Ein Goldräuber ist er schon: Zweimal wurde Matthias Mayer Olympiasieger. Nun will er den Sieg im Disziplinenweltcup der Abfahrer. Doch der ist seit vier Jahren die Beute von Beat Feuz. Einen entscheidenden Anteil am Ausgang könnte das Rennen in Gröden haben.
Beat Feuz stützt sich entspannt auf das Absperrgitter, das den Coronamindestabstand regelt, und sagt: «Ich muss niemandem mehr beweisen, dass ich der beste Abfahrer einer Saison sein kann.» Viermal in Folge war er es. «Darum kann ich es wohl etwas anders angehen.»
Anders als der Mann, der kurz zuvor nur ein paar Meter entfernt am Gitter steht. Die Augen von Matthias Mayer leuchten, wenn von der Kristallkugel für den besten Abfahrer gesprochen wird. «Diese Auszeichnung ist mein grosses Ziel», sagt der Österreicher, der von allen nur Mothl genannt wird. Feuz sagt:
«Man muss ihn nur anschauen, und man weiss, was er will. Er ist heiss auf diese Kugel.»
Mayer war schon Olympiasieger und hat in Kitzbühel gewonnen. Nur der beste Abfahrer einer Saison war er noch nie. 2021 wurde er in dieser Wertung Zweiter. 2020 Dritter.
Ob es in dieser Saison klappt, könnte auch mit dem Rennen am Samstag zusammenhängen.
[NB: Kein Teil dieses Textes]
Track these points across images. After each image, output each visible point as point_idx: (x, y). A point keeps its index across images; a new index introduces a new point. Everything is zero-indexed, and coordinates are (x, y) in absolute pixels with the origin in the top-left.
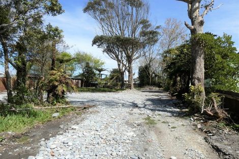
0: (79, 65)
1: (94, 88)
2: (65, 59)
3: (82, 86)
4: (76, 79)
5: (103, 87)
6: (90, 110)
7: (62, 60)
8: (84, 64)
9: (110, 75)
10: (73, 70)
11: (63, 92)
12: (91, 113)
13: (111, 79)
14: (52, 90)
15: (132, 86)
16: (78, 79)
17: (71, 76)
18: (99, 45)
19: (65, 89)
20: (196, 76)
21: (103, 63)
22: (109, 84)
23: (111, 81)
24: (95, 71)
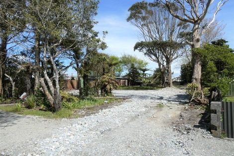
0: (125, 66)
1: (139, 86)
2: (113, 63)
3: (128, 84)
4: (123, 79)
5: (147, 86)
6: (127, 100)
7: (111, 64)
8: (129, 66)
9: (154, 74)
10: (120, 71)
11: (110, 89)
12: (127, 101)
13: (155, 78)
14: (104, 88)
15: (171, 84)
16: (125, 79)
17: (119, 76)
18: (140, 50)
19: (112, 87)
20: (194, 77)
21: (147, 64)
22: (152, 82)
23: (155, 79)
24: (139, 71)
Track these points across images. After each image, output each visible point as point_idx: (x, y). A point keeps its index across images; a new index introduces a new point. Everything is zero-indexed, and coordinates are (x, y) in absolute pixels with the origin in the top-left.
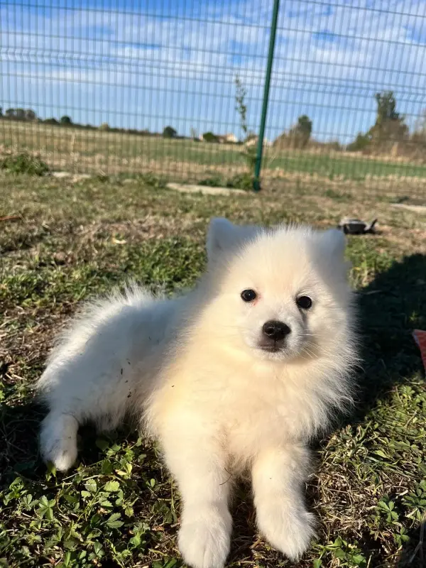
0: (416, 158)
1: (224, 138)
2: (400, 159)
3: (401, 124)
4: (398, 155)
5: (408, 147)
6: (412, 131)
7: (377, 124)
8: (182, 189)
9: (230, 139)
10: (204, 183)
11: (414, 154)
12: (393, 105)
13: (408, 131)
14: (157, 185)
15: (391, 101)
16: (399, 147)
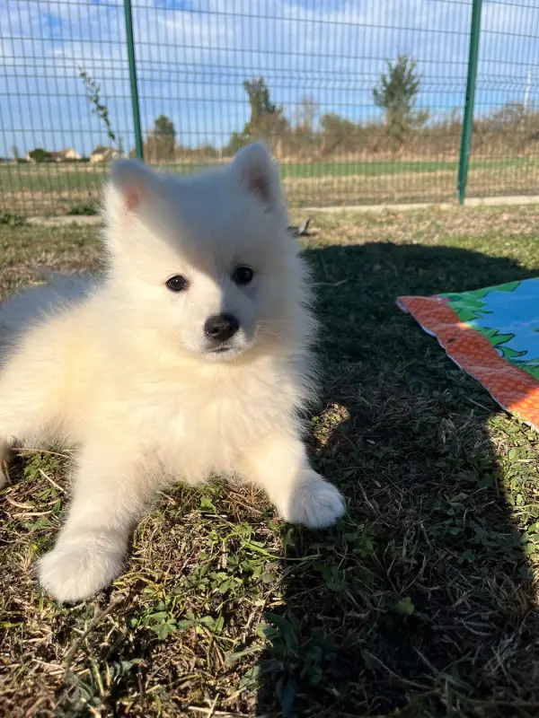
0: (304, 156)
1: (62, 155)
2: (287, 160)
3: (280, 117)
4: (284, 155)
5: (292, 144)
6: (293, 125)
7: (252, 119)
8: (49, 223)
9: (71, 155)
10: (76, 212)
11: (301, 152)
12: (266, 94)
13: (289, 125)
14: (12, 222)
15: (263, 89)
16: (283, 146)
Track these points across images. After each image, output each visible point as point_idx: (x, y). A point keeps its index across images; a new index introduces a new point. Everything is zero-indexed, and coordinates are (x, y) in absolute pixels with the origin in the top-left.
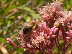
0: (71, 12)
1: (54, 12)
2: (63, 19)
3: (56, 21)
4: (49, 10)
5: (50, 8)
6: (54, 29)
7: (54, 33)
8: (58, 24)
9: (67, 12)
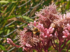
0: (66, 15)
1: (50, 15)
2: (59, 20)
3: (52, 22)
4: (45, 13)
5: (47, 11)
6: (51, 29)
7: (51, 32)
8: (54, 25)
9: (62, 15)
Vor einem Jahr stand der 31-Jährige in Gröden letztmals nicht auf dem Podest einer Weltcupabfahrt. «Seither zeigt er ganz genau, wo er hin will», sagt Feuz. Auf den Olymp der Abfahrer.
In dieser Saison führt Mayer das Klassement nach zwei Abfahrten an. «Und er stand jetzt in sieben Abfahrten hintereinander auf dem Podest», sagt Feuz und fügt lachend an: «Aber ich gebe noch nicht auf.»
Muss er auch nicht. Zwar umfasst seine Serie «nur» sechs Podestplätze hintereinander. Das allerdings nur, wenn man allein die Weltcupabfahrten nimmt. An der WM in Cortina im vergangenen Februar schied Mayer aus, während Feuz Bronze gewann.
Doch zurück nach Gröden, zu dieser schwierigen Abfahrt im Val Gardena, wo die Kamelbuckel schon so manchen brutal abwarfen. Auch Matthias Mayer. 2015 stürzte er schwer und zog sich Brüche an zwei Brustwirbeln zu. Mayer blieb nur deshalb vor noch schlimmeren Folgen verschont, weil er als einer der ersten Athleten den damals neuen Airbag trug.
Zwar erholte sich Matthias Mayer komplett, wie schon 2012, als er nach einer Lebensmittelvergiftung so geschwächt war, dass er nicht mehr laufen konnte. Trotzdem tut er sich in Gröden in der Abfahrt schwer.
Sein bestes Resultat ist ein siebter Rang, und seit dem Unfall war er nie besser als Zehnter. Er selbst sieht aber nicht den Sturz als Ursache, vielmehr liege ihm die Strecke nicht. Vor einem Jahr sagte Mayer, nachdem er erneut fast stürzte: «Ich muss hier extrem über mein Limit gehen, damit ich schnell bin – dann passieren mir solche Sachen.»
Mayer hatte lange den Ruf, ein Mann für die grossen Rennen zu sein. 2014 wurde er in Sotschi Olympiasieger in der Abfahrt, ohne einen Weltcuppodestplatz in der gleichen Disziplin auszuweisen. Als er 2018 in Südkorea mit seinem Sieg im Super-G erneut zum Olympiasieger wurde, hatte er erst vier Weltcuprennen gewonnen.
Mittlerweile steht Mayer bei elf Siegen. 2018 verwies er Beat Feuz im Olympia-Super-G um 13 Hundertstelsekunden auf Rang zwei. In dieser Saison will er Gleiches im Abfahrtsweltcup tun. Feuz sagt: «Er und Kilde werden meine grössten Rivalen.»
Der Norweger Aleksander Kilde hat die beiden letzten Abfahrten in Gröden gewonnen. Und er ist nach einem Kreuzbandriss bereits wieder eindrücklich in die Saison gestartet.